● **Work instruction**:
In the election column, who is named as the local Liberal incumbent?

● **Passage to read**:
--------------------------------------------------

Dispatches from the 148 by Fred Ryan
Dispatches from the 148 by Fred Ryan
With the floods in retreat, the long cleanup underway, summer soon will be full-force, full of BBQs, kids, a road trip or two . . . and we’ll be in the midst of a federal election. Over a year ago, this scenario (apart from the flood) would have raised only a yawn. The election then seemed a slam-dunk for the governing Liberals, but since then they and the world around them have collided, providing us a very different set of electoral possibilities.
Those changes have included economic and verbal battles with China and the USA (our significant “partners”), and no matter all Canada’s kow-towing (say, over Venezuela and Cuba), our “partners” grew less partner-like, leaving Canada squeezed and our government in the juicer. Popular support is what has been squeezed out.
We may be skeptical about the polls – the digitization of the electorate has made predictions dicey, although still interesting. The once-steamrolling Trudeau Liberals have been left stuck in the roadwork. The Conservatives, led
by a man most Canadians still cannot identify, and fractured by the exit of
Max Bernier, now find themselves leading the polls, slightly.
The Conservatives have played their cards well, keeping Trudeau’s bruises raw. The departure of two cabinet ministers, China’s salvos, Trump’s nooses, Conservative victories in Ontario and Alberta, SNC Lavalin (Chalk River, next up?), subsidies to the billionaire Weston family and to fossil fuel giants, all these added to discarded promises, amount to a staggering burden which must be shouldered by the Liberal incumbents, like our own Mr Amos.
At the same time, Canada’s conservative parties (three, actually) had no promises to fulfil, no agenda to achieve, and few challenges to trip them up, plus they can count on aid by the social-media manipulators south of the border. Mad Max set up no expectations at all with his new Peoples Party, so he has no stumbles to trip him up, no allies to let him down. The third conservative party, the CPC, the rump of the old Progressive Conservative Party that Harper destroyed, has hardly created a splash, but they’re valiantly trying.

--------------------------------------------------

● **Information provided**:

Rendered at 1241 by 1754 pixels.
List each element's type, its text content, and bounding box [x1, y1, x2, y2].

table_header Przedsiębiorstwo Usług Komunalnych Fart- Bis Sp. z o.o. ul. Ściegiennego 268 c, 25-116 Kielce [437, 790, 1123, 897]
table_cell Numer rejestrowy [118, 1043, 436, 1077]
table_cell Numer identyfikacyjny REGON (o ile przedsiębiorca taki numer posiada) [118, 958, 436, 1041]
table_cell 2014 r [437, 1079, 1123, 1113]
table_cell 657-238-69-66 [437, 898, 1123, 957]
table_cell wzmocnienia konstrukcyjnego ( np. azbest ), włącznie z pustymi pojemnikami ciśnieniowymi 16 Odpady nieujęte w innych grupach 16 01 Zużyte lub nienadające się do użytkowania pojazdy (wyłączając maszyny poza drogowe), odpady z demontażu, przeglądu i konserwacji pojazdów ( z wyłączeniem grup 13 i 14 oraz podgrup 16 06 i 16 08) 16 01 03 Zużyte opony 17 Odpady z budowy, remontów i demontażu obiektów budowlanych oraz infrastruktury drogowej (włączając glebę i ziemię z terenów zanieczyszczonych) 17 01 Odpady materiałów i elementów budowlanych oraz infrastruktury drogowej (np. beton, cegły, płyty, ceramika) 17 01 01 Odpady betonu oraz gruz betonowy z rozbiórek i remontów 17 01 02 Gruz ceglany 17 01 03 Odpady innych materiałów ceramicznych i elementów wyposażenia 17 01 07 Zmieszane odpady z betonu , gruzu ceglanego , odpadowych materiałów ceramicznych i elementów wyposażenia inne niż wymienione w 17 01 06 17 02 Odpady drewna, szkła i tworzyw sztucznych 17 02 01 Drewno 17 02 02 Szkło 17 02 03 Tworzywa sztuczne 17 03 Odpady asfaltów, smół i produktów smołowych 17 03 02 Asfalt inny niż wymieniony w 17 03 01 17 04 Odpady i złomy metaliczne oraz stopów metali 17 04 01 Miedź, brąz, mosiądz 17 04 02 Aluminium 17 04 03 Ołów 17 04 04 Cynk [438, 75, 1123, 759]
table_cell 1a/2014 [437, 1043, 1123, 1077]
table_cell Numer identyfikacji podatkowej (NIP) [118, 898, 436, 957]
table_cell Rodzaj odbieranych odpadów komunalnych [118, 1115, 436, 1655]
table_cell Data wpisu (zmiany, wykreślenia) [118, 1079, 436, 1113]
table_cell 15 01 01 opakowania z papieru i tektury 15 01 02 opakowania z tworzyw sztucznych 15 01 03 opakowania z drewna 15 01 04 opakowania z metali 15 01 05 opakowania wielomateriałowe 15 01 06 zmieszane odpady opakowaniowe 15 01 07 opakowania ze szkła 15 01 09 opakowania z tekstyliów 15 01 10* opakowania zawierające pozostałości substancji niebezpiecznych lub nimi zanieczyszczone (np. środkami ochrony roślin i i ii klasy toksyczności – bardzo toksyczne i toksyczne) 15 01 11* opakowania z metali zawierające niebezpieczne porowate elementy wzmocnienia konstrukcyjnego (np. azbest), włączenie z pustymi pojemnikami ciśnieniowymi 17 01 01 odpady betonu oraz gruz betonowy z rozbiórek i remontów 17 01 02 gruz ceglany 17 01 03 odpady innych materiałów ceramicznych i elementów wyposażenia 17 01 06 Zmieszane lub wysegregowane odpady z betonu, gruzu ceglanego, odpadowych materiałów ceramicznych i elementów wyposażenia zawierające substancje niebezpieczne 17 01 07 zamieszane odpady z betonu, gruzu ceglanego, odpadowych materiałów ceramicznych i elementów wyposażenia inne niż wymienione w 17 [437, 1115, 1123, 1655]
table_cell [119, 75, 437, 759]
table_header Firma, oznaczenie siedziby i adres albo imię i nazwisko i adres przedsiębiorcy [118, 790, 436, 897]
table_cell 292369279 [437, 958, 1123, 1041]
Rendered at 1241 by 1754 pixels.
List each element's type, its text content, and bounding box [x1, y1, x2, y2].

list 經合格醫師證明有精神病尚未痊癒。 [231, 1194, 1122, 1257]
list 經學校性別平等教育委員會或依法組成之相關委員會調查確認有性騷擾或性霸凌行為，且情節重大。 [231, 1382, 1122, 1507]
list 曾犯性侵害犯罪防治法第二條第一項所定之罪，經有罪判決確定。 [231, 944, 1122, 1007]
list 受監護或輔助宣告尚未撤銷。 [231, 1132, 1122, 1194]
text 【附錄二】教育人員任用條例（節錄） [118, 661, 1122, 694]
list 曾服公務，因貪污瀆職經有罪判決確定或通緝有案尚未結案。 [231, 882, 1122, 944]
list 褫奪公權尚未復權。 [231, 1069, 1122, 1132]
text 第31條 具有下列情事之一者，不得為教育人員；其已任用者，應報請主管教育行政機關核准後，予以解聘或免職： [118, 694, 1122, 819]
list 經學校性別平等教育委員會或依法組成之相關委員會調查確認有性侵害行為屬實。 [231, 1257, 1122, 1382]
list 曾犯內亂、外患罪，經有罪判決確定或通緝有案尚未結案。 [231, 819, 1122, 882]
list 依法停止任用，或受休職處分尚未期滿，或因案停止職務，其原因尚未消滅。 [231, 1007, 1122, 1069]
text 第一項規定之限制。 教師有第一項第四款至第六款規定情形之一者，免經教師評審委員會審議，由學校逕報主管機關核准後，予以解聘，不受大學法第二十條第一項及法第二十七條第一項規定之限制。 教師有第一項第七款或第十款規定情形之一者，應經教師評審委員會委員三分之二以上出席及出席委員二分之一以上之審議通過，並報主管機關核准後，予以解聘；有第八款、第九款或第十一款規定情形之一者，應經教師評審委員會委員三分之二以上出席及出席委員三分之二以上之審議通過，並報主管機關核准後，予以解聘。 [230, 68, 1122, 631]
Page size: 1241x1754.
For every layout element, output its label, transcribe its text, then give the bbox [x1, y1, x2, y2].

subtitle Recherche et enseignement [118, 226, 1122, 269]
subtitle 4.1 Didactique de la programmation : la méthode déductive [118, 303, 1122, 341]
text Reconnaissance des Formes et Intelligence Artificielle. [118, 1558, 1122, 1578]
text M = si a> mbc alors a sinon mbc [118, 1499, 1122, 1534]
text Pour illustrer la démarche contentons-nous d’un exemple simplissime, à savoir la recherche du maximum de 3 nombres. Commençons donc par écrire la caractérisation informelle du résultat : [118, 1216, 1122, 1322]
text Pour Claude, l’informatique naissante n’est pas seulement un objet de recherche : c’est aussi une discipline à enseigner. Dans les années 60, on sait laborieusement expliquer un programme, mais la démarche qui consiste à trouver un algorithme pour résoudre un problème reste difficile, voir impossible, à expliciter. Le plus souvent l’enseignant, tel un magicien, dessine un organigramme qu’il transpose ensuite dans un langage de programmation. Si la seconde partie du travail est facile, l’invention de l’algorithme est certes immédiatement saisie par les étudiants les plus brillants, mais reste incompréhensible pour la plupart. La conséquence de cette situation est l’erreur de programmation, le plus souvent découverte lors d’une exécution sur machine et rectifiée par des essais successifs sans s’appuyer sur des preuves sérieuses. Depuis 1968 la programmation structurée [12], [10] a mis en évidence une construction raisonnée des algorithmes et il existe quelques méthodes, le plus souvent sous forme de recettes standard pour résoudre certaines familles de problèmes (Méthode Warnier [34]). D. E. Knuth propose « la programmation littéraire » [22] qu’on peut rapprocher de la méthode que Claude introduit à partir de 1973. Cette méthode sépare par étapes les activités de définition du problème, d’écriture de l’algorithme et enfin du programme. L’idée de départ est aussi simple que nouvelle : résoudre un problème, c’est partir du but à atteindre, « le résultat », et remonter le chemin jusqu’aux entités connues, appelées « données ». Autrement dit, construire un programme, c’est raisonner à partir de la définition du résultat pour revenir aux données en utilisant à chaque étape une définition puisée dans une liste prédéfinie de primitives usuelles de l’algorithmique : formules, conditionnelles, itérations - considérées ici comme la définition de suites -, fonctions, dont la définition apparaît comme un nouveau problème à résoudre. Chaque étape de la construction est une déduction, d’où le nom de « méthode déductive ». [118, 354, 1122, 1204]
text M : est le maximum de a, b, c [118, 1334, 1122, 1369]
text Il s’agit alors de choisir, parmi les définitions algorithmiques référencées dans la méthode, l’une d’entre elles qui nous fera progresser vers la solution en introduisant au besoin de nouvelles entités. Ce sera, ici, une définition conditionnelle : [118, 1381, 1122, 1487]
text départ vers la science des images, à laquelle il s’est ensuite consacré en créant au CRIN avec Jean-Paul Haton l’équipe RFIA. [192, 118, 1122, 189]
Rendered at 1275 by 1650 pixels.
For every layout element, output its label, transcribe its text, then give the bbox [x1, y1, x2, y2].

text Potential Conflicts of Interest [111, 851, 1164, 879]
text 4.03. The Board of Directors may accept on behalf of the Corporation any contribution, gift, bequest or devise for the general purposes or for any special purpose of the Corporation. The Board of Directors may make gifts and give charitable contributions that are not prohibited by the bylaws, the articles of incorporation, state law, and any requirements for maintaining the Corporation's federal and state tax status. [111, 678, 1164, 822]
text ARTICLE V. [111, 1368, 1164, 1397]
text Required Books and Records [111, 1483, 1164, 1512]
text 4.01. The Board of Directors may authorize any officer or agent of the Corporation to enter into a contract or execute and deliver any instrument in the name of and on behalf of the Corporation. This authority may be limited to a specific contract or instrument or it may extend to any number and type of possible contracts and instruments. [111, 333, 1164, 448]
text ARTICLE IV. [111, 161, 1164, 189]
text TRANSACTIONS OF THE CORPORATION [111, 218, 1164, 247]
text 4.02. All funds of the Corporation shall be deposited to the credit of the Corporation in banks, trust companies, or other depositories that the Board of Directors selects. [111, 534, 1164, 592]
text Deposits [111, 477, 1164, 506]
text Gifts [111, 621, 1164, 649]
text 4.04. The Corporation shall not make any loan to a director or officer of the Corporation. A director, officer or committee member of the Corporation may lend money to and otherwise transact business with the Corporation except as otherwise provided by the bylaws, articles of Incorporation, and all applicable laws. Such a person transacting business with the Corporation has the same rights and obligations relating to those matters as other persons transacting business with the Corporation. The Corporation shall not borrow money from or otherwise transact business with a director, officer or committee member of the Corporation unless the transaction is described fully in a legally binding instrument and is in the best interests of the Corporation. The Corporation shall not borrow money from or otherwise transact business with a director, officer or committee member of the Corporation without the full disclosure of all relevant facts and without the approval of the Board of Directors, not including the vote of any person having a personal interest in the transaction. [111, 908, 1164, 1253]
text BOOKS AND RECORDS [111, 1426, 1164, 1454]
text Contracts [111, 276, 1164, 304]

--------------------------------------------------

● **Exercise result**:
Mr Amos.